Axillary nerve block: ANB was performed using the technique of Price [6] with the aid of a peripheral nerve stimulator (Stimuplex HNS 12). With the patient in sitting position and arm in adduction, a line joining the anterior aspect of the acromium and the inferior angle of the scapula was drawn across the skin. From the midpoint of this line a horizontal line was drawn laterally. From the postero-lateral aspect of the acromium, a vertical line was traced down right behind the humerus. The point of intersection of this line with the horizontal line was the needle puncture site where a 22 guage, 10 cm insulated needle was passed straight anterior, towards the posterior aspect of the humerus. At the depth of 6-8 cm with a current of 1.5 mA twitches in the anterior deltoid were observed which were further confirmed with a current of 0.5 mA and 10 mL of 0.5% ropivacaine was injected slowly.

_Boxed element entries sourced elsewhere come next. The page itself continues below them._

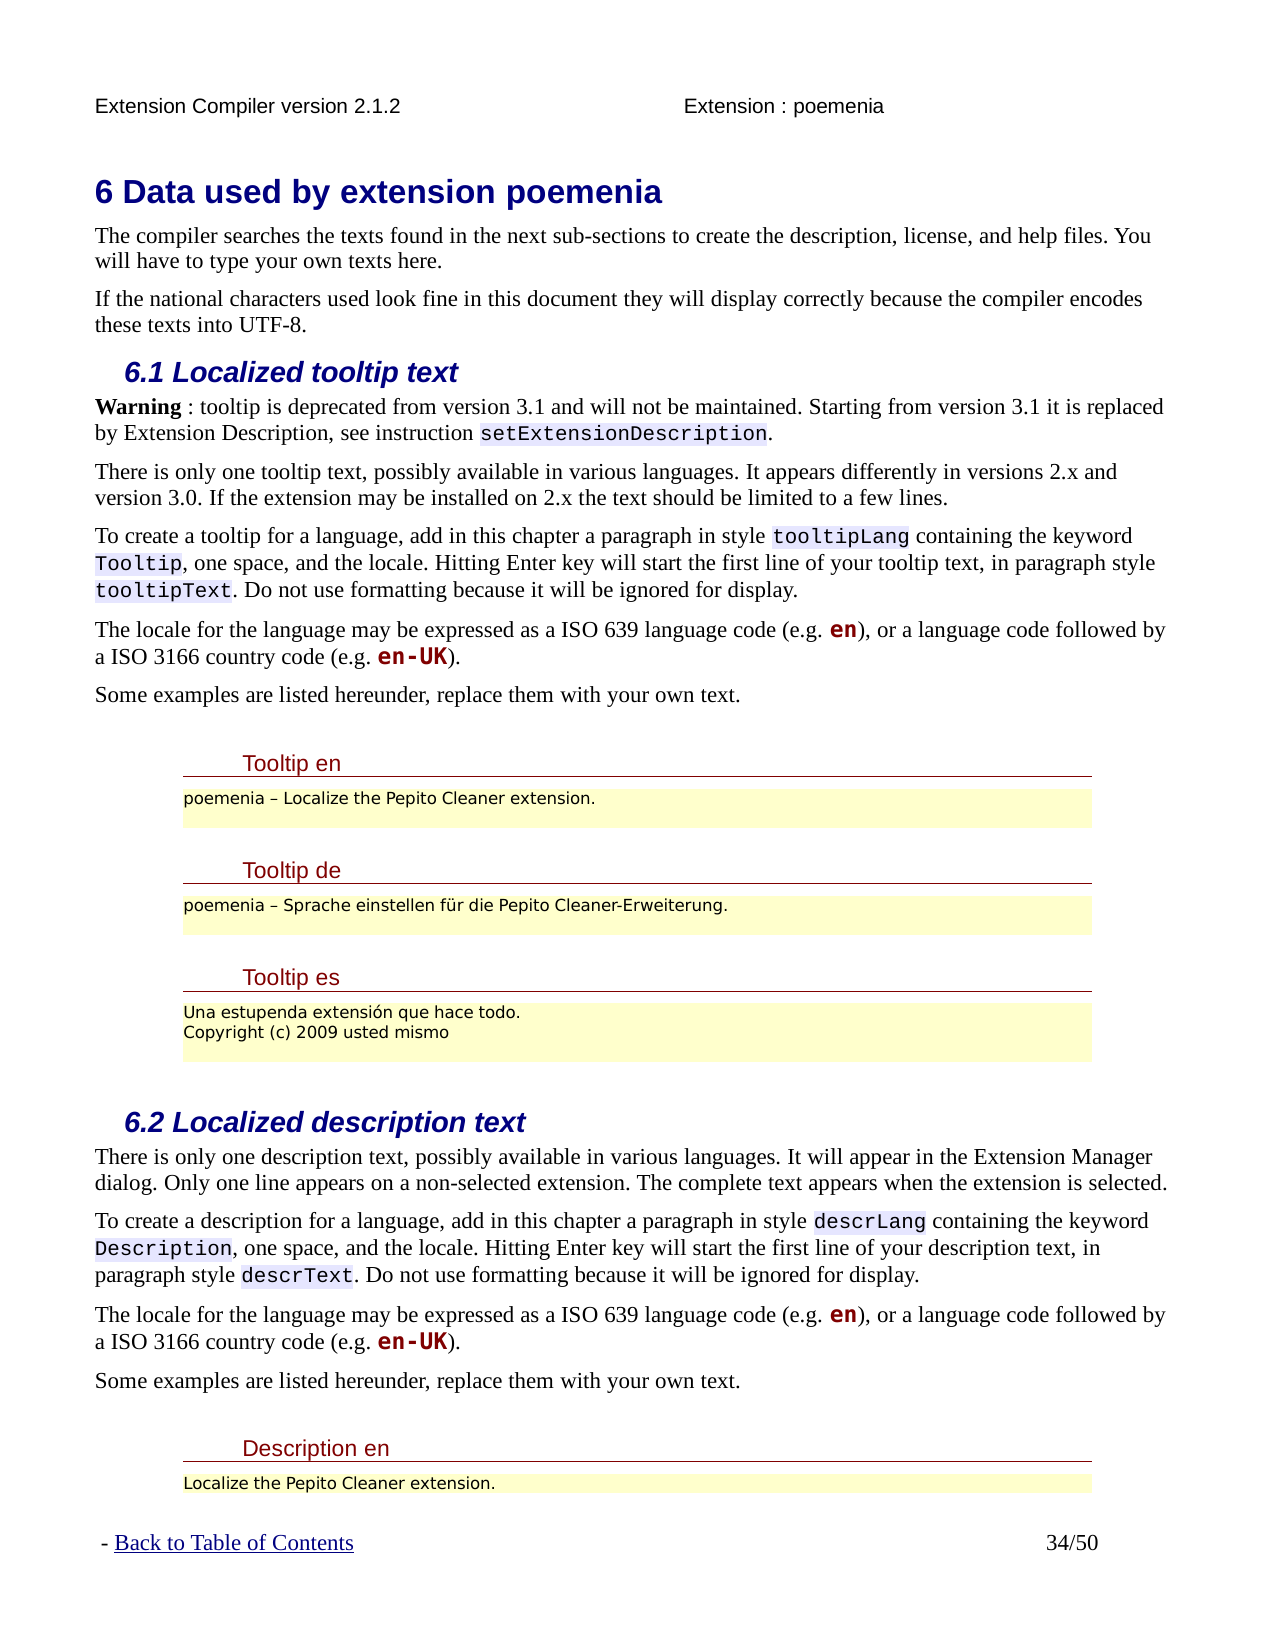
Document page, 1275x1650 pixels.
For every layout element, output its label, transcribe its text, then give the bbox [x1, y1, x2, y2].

text If the national characters used look fine in this document they will display correctly because the compiler encodes these texts into UTF-8. [94, 286, 1181, 337]
subtitle Localized tooltip text [124, 356, 1181, 388]
text The compiler searches the texts found in the next sub-sections to create the description, license, and help files. You will have to type your own texts here. [94, 222, 1181, 273]
text The locale for the language may be expressed as a ISO 639 language code (e.g. en), or a language code followed by a ISO 3166 country code (e.g. en-UK). [94, 616, 1181, 670]
text poemenia – Localize the Pepito Cleaner extension. [183, 789, 1092, 808]
text There is only one tooltip text, possibly available in various languages. It appears differently in versions 2.x and version 3.0. If the extension may be installed on 2.x the text should be limited to a few lines. [94, 459, 1181, 510]
text poemenia – Sprache einstellen für die Pepito Cleaner-Erweiterung. [183, 896, 1092, 916]
text Una estupenda extensión que hace todo. [183, 1003, 1092, 1023]
text Tooltip en [183, 750, 1092, 776]
text Some examples are listed hereunder, replace them with your own text. [94, 1368, 1181, 1393]
subtitle Localized description text [124, 1106, 1181, 1138]
text There is only one description text, possibly available in various languages. It will appear in the Extension Manager dialog. Only one line appears on a non-selected extension. The complete text appears when the extension is selected. [94, 1144, 1181, 1195]
text Copyright (c) 2009 usted mismo [183, 1023, 1092, 1042]
text Localize the Pepito Cleaner extension. [183, 1474, 1092, 1493]
text The locale for the language may be expressed as a ISO 639 language code (e.g. en), or a language code followed by a ISO 3166 country code (e.g. en-UK). [94, 1301, 1181, 1355]
text Warning : tooltip is deprecated from version 3.1 and will not be maintained. Starting from version 3.1 it is replaced by Extension Description, see instruction setExtensionDescription. [94, 394, 1181, 446]
subtitle Data used by extension poemenia [94, 172, 1181, 210]
text To create a tooltip for a language, add in this chapter a paragraph in style tooltipLang containing the keyword Tooltip, one space, and the locale. Hitting Enter key will start the first line of your tooltip text, in paragraph style tooltipText. Do not use formatting because it will be ignored for display. [94, 522, 1181, 603]
text Tooltip de [183, 857, 1092, 883]
text To create a description for a language, add in this chapter a paragraph in style descrLang containing the keyword Description, one space, and the locale. Hitting Enter key will start the first line of your description text, in paragraph style descrText. Do not use formatting because it will be ignored for display. [94, 1208, 1181, 1289]
text Tooltip es [183, 964, 1092, 991]
text Description en [183, 1435, 1092, 1461]
text Some examples are listed hereunder, replace them with your own text. [94, 682, 1181, 708]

After the block, patients were monitored for 15 minutes before giving general anaesthesia and the success of block was assessed by testing for cold sensation using spirit soaked cotton swab along the distribution of suprascapular and axillary nerves.
General anaesthesia:
After preoxygenation, induction was done with injection propofol 2 mg kg-1; relaxation was achieved with injection rocuronium to facilitate intubation. Fentanyl 2 µg kg-1 was used for intraoperative analgesia. Anaesthesia was maintained with nitrous oxide, oxygen and sevoflurane. Thirty minutes before extubation all the patients received 20 mg kg-1 paracetamol intravenously. Neostigmine with glycopyrrolate was used to reverse the muscle relaxation; patients were shifted to recovery room after extubation.
Parameters observed:
Post-operative pain was assessed using VAS (at rest and during movement) at 1 hour, 3 hours, 6 hours, 12 hours and 24 hours after surgery. The 11 point VAS ranged from 0 (no pain) to 10 (worst imaginable pain). VAS was also noted when patients demanded the analgesic for the first time.
All the patients were given injection pethidine 1.5 mg kg-1, upto 100 mg, intramuscularly when they demanded or when VAS was 4 or more and the total consumption of the drug in the 24 hours was noted.
Patient satisfaction was assessed on a three point scale with 1 (dissatisfied), 2 (moderately satisfied) and 3 (highly satisfied) at 12 hours and 24 hour postoperatively.
Patients were also monitored for any adverse effects for the 24 hours like nausea, vomiting, respiratory depression, itching, etc.
Sample size calculation and statistical analysis: To have an adequate study power the required sample size was calculated using Clin Calc, an online sample size calculator (www.clincalc.com/stats/samplesize.aspx). Considering an alpha level (probability of type I error) of 0.05 and beta level (probability of type II error) of 0.05 to establish the desired power of 95%, 20 patients were required for each group. 10% i,e four patients were added in anticipation of attrition. So a total of 44 patients were included in the study. The normal (Gaussian) distribution of the data was determined using Shapiro-Wilk test and statistical significance was analyzed by Student’s t-test, Mann-Whitney U test, and Fisher’s exact test using GraphPad PRISM 9, a p value <0.05 is considered significant.